Comparison of IgG antibodies against nucleocapsid (NC) proteins from 7 human coronaviruses displayed on the microbial protein arrays in mild and severe COVID-19 disease. Abbreviations: HCoV-229, human coronavirus 229E; HCoV-HKU1, human coronavirus HKU1; HCoV-NL63, human coronavirus NL63; HCoV-OC43, human coronavirus OC43; MERS-CoV, Middle East respiratory syndrome-associated coronavirus; SARS-CoV, severe acute respiratory syndrome-associated coronavirus; SARS-CoV-2, severe acute respiratory syndrome-associated coronavirus 2. The lines indicate medians and upper and lower 25th percentiles. MNI, median normalized intensity. ***, P < 0.001; **, P < 0.01; ns, not significant (t test).

FIG 3

Selected IgG and IgA antibodies showing recurrent higher reactivity in severe COVID-19 disease. (A) The 7 most reactive IgG antibodies with higher reactivity in severe disease. These antibodies were selected from the 23 antibodies in Table 3. (B) The 5 IgA antibodies with high reactivity in severe disease. The x axis is labeled with the source virus name followed by the uniport ID of the target antigen. x-axis labels are colored based on microbial species. Abbreviations: HHV5, human herpesvirus 5 (cytomegalovirus); HHV1, human herpesvirus 1; HHV3, human herpesvirus 3 (varicella-zoster virus); MeV, measles morbillivirus; redundant hRSV, human respiratory syncytial virus (human orthopneumovirus); hRVC, human group C rotavirus; hCoV-229E, human coronavirus 229E; SARS-CoV, severe acute respiratory syndrome-associated coronavirus; SARS-CoV-2, severe acute respiratory syndrome-associated coronavirus 2. The lines indicate medians and upper and lower 25th percentiles.
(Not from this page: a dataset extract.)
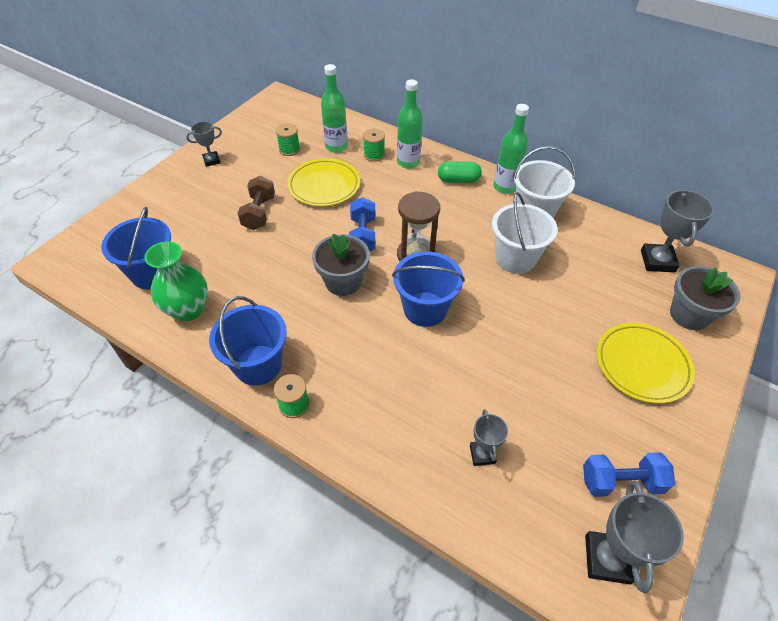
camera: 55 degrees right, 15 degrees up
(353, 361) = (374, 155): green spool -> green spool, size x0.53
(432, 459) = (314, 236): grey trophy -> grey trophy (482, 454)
MNI, median normalized intensity. ***, P < 0.001; **, P < 0.01; *, P < 0.05; ns, not significant (t test).

FIG 4

Correlations among clinical parameters and IgG and IgA antibodies with confirmed differential reactivity between mild and severe COVID-19 disease. Clinical parameters available for more than 10% of the COVID-19 patients were included in the analysis. Red indicates a positive correlation and green indicates a negative correlation.